**Material supplied**.
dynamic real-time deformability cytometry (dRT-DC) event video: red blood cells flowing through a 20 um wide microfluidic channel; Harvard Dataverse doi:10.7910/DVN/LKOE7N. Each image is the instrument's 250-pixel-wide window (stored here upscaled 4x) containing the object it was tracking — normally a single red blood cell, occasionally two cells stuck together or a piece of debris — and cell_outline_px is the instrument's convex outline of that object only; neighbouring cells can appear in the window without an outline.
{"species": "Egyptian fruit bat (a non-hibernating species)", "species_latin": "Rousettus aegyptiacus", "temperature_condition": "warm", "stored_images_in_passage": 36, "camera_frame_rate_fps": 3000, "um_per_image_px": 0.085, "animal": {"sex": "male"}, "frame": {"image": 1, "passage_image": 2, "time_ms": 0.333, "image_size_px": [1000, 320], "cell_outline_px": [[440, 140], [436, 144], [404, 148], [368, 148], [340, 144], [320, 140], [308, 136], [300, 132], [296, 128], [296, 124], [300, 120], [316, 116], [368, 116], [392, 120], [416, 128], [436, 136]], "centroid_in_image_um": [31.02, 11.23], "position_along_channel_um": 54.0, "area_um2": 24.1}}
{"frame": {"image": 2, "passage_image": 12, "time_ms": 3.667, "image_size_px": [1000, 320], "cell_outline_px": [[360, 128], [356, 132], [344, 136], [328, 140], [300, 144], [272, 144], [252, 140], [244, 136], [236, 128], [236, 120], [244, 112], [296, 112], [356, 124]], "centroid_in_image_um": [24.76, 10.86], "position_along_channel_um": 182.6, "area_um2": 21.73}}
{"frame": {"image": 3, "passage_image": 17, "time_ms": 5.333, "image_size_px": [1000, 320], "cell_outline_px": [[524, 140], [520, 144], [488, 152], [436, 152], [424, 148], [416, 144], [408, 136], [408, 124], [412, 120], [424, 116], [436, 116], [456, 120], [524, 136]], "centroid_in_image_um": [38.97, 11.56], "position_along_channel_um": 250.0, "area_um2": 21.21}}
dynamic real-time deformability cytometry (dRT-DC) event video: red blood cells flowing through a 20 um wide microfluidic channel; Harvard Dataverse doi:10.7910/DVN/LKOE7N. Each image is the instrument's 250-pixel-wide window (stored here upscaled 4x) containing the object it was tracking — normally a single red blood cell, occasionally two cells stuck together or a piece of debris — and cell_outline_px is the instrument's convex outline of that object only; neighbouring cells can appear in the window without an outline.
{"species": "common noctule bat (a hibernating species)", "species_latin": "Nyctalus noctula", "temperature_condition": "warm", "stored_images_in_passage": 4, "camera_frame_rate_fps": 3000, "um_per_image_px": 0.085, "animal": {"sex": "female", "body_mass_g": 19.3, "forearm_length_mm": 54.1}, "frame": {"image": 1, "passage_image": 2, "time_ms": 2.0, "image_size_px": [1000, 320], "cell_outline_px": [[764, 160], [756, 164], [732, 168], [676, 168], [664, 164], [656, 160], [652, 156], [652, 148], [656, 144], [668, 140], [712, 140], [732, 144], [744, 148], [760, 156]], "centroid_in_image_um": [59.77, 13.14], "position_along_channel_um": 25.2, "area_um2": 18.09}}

**Goal**.
All entries shown above should be printed again exactly.

**Complete output**.
dynamic real-time deformability cytometry (dRT-DC) event video: red blood cells flowing through a 20 um wide microfluidic channel; Harvard Dataverse doi:10.7910/DVN/LKOE7N. Each image is the instrument's 250-pixel-wide window (stored here upscaled 4x) containing the object it was tracking — normally a single red blood cell, occasionally two cells stuck together or a piece of debris — and cell_outline_px is the instrument's convex outline of that object only; neighbouring cells can appear in the window without an outline.
{"species": "Egyptian fruit bat (a non-hibernating species)", "species_latin": "Rousettus aegyptiacus", "temperature_condition": "warm", "stored_images_in_passage": 36, "camera_frame_rate_fps": 3000, "um_per_image_px": 0.085, "animal": {"sex": "male"}, "frame": {"image": 1, "passage_image": 2, "time_ms": 0.333, "image_size_px": [1000, 320], "cell_outline_px": [[440, 140], [436, 144], [404, 148], [368, 148], [340, 144], [320, 140], [308, 136], [300, 132], [296, 128], [296, 124], [300, 120], [316, 116], [368, 116], [392, 120], [416, 128], [436, 136]], "centroid_in_image_um": [31.02, 11.23], "position_along_channel_um": 54.0, "area_um2": 24.1}}
{"frame": {"image": 2, "passage_image": 12, "time_ms": 3.667, "image_size_px": [1000, 320], "cell_outline_px": [[360, 128], [356, 132], [344, 136], [328, 140], [300, 144], [272, 144], [252, 140], [244, 136], [236, 128], [236, 120], [244, 112], [296, 112], [356, 124]], "centroid_in_image_um": [24.76, 10.86], "position_along_channel_um": 182.6, "area_um2": 21.73}}
{"frame": {"image": 3, "passage_image": 17, "time_ms": 5.333, "image_size_px": [1000, 320], "cell_outline_px": [[524, 140], [520, 144], [488, 152], [436, 152], [424, 148], [416, 144], [408, 136], [408, 124], [412, 120], [424, 116], [436, 116], [456, 120], [524, 136]], "centroid_in_image_um": [38.97, 11.56], "position_along_channel_um": 250.0, "area_um2": 21.21}}
dynamic real-time deformability cytometry (dRT-DC) event video: red blood cells flowing through a 20 um wide microfluidic channel; Harvard Dataverse doi:10.7910/DVN/LKOE7N. Each image is the instrument's 250-pixel-wide window (stored here upscaled 4x) containing the object it was tracking — normally a single red blood cell, occasionally two cells stuck together or a piece of debris — and cell_outline_px is the instrument's convex outline of that object only; neighbouring cells can appear in the window without an outline.
{"species": "common noctule bat (a hibernating species)", "species_latin": "Nyctalus noctula", "temperature_condition": "warm", "stored_images_in_passage": 4, "camera_frame_rate_fps": 3000, "um_per_image_px": 0.085, "animal": {"sex": "female", "body_mass_g": 19.3, "forearm_length_mm": 54.1}, "frame": {"image": 1, "passage_image": 2, "time_ms": 2.0, "image_size_px": [1000, 320], "cell_outline_px": [[764, 160], [756, 164], [732, 168], [676, 168], [664, 164], [656, 160], [652, 156], [652, 148], [656, 144], [668, 140], [712, 140], [732, 144], [744, 148], [760, 156]], "centroid_in_image_um": [59.77, 13.14], "position_along_channel_um": 25.2, "area_um2": 18.09}}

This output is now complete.